Trotz temporärer Abschwächung sieht Jäger im Halbleiterbereich nach wie vor grosse Chancen für Investoren. Zum Beispiel werden autonom fahrende Autos bis zu zehnmal mehr Mikrochip-Inhalte benötigen als herkömmliche Autos. "Zusammen mit den anderen Treibern wie dem Internet der Dinge oder künstlicher Intelligenz wird die Nachfrage nach Halbleitern mittelfristig ungebremst steigen", ist Jäger überzeugt. Mit einem Anlagehorizont von 3-5 Jahren prognostiziert der Fondsmanager für den Zulieferer Comet deshalb sehr gutes Kurspotenzial.

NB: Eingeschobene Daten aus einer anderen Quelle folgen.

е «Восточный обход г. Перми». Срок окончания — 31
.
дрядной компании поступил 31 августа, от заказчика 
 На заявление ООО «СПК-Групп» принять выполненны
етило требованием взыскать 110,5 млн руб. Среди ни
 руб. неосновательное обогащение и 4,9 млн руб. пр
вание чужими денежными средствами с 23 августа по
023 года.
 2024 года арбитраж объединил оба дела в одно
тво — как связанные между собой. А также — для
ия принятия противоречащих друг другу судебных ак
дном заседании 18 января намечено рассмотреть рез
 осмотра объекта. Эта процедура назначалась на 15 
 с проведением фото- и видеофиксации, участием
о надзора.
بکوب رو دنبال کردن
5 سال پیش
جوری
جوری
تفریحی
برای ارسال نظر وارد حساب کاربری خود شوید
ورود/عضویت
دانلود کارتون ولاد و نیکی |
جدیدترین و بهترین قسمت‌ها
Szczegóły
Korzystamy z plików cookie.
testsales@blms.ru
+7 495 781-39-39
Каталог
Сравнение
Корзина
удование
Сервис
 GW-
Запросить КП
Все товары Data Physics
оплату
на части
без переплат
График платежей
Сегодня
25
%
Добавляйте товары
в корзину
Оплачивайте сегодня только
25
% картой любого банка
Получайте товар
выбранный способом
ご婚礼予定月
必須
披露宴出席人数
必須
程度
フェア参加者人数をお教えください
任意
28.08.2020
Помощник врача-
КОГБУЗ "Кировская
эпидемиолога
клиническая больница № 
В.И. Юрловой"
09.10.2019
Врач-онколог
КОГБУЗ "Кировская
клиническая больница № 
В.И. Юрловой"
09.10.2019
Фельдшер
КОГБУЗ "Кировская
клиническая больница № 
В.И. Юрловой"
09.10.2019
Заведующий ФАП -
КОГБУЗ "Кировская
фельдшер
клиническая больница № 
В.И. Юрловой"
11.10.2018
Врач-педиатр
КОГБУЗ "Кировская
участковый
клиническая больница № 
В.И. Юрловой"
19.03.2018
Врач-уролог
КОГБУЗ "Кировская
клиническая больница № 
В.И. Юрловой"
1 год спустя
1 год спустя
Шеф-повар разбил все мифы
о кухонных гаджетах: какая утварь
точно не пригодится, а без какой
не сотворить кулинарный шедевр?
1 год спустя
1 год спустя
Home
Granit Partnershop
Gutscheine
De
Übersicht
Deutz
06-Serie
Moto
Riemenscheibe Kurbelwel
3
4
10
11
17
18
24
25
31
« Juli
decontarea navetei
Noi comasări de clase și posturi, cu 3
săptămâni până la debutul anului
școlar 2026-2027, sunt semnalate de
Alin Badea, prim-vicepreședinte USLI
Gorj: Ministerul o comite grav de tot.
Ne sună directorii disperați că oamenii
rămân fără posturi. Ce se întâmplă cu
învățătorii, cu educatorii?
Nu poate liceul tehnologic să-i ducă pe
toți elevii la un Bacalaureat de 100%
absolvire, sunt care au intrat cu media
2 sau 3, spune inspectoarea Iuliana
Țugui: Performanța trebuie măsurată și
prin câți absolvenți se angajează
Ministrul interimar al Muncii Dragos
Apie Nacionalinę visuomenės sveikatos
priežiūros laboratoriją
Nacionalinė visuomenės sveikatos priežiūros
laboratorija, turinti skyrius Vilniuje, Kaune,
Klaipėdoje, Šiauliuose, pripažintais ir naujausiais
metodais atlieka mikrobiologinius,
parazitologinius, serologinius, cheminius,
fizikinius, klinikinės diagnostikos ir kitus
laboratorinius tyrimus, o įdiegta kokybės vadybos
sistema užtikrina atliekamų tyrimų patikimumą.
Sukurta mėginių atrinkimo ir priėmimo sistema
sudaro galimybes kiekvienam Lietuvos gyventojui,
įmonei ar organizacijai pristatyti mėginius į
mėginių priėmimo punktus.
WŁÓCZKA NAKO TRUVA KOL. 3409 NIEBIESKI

Martin Lehmann, 3V Invest "Swiss Small + Mid Cap Fonds":

Die Inflationsbekämpfung und die daraus resultierenden Zinserhöhungen sind für Lehmann das dominierende Thema an den Märkten. Nach der geringer als erwarteten Zunahme des US-Konsumentenindex schöpften Investoren Hoffnung, dass der Höhepunkt der Inflation überschritten sein könnte und somit der Zinserhöhungszyklus bald zu Ende sein wird. "Anlässlich des jährlichen Notenbankertreffens in Jackson Hole Ende August erteilte Fed-Chef Jerome Powell in seiner Rede diesem Szenario eine Absage, in dem er ein entschlossenes Vorgehen der US-Notenbank gegen die hohe Teuerung ankündigte", sagt der Fondsmanager auf Anfrage von cash.ch.

Der Fonds hat in den vergangenen Wochen trotzdem bei Implenia zugekauft. Das erste Halbjahr verlief sehr erfreulich für den Baukonzern und führte zu einer positiven Gewinnwarnung. Auch die Eigenkapitalquote von rund 16 Prozent per Mitte Jahr habe sich gut entwickelt und die Sorge vor einer Kapitalerhöhung genommen. "Die Bewertung ist nach wie vor tief und widerspiegelt primär die durchzogene Leistung aus der Vergangenheit, worin wir ein Rerating-Potenzial sehen", fügt Lehmann an. 

Doch auch Siegfried und Arzyta waren beim Fonds auf der Kaufliste: Siegfried sei der am attraktivsten bewertete Schweizer Pharmazulieferer und konnte mit dem Halbjahresabschluss überzeugen. Beim Backwaren-Konzern Aryzta wiederum steige das Vertrauen in das neue Management-Team weiter. "Es ist grosses Potenzial in der Aktie vorhanden, wenn die Mittelfrist-Ziele erreicht werden. Zudem wird die Dividendenfähigkeit in Aussicht gestellt", sagt der Fondsmanager.

Marc Strub, Leiter Portfolio Management Reichmuth & Co:

Für Marc Strub von der Privatbank Reichmuth & Co hinterlassen die hohe Inflation und die restriktive Geldpolitik deutliche konjunkturelle Bremsspuren. Die USA seien aber angesichts ihrer Energieunabhängigkeit in einer besseren Position als Europa. Obwohl die Inflationsraten in den kommenden Monaten wahrscheinlich ihren Höhepunkt erreichen würden, warnt Strub: "Die Finanzmärkte unterschätzen das anhaltende Inflationsrisiko. Wenn eine Lohn-/Preisspirale Tatsache wird, sind oft härterer Massnahmen der Zentralbanken notwendig."

Die Fondsmanager von Reichmuth haben zuletzt bei Richemont, Lonza, Sika, Alcon, Dätwyler und Interroll zugekauft. Bei Richemont bestehe ein grosser Bewertungsabschlag gegenüber anderen Luxuskonzernen. Bei Lonza seien die Wachstumsaussichten immer noch intakt. Sika wiederum verfüge über ein robustes Businessmodell. Bei BKW und Galenica wurden hingegen Verkäufe getätigt.
 
Für Fondsmanager Philipp Murer ist Interroll die Nummer 1 im Fondsportfolio für Schweizer Nebenwerte. Der Logistiklösungsanbieter sei sehr gut positioniert in einem strukturellen Wachstumsmarkt und gut geführt. Nach der jüngsten Korrektur ergebe sich eine langfristige Einstiegschance. Für das grösser kapitalisierte Segment sehen die Fondsmanager von Reichmuth die beiden Wachstumsunternehmen Lonza und Sika in der Favoritenrolle. Diese Unternehmen seien qualitativ hochstehend und hätten zu stark korrigiert.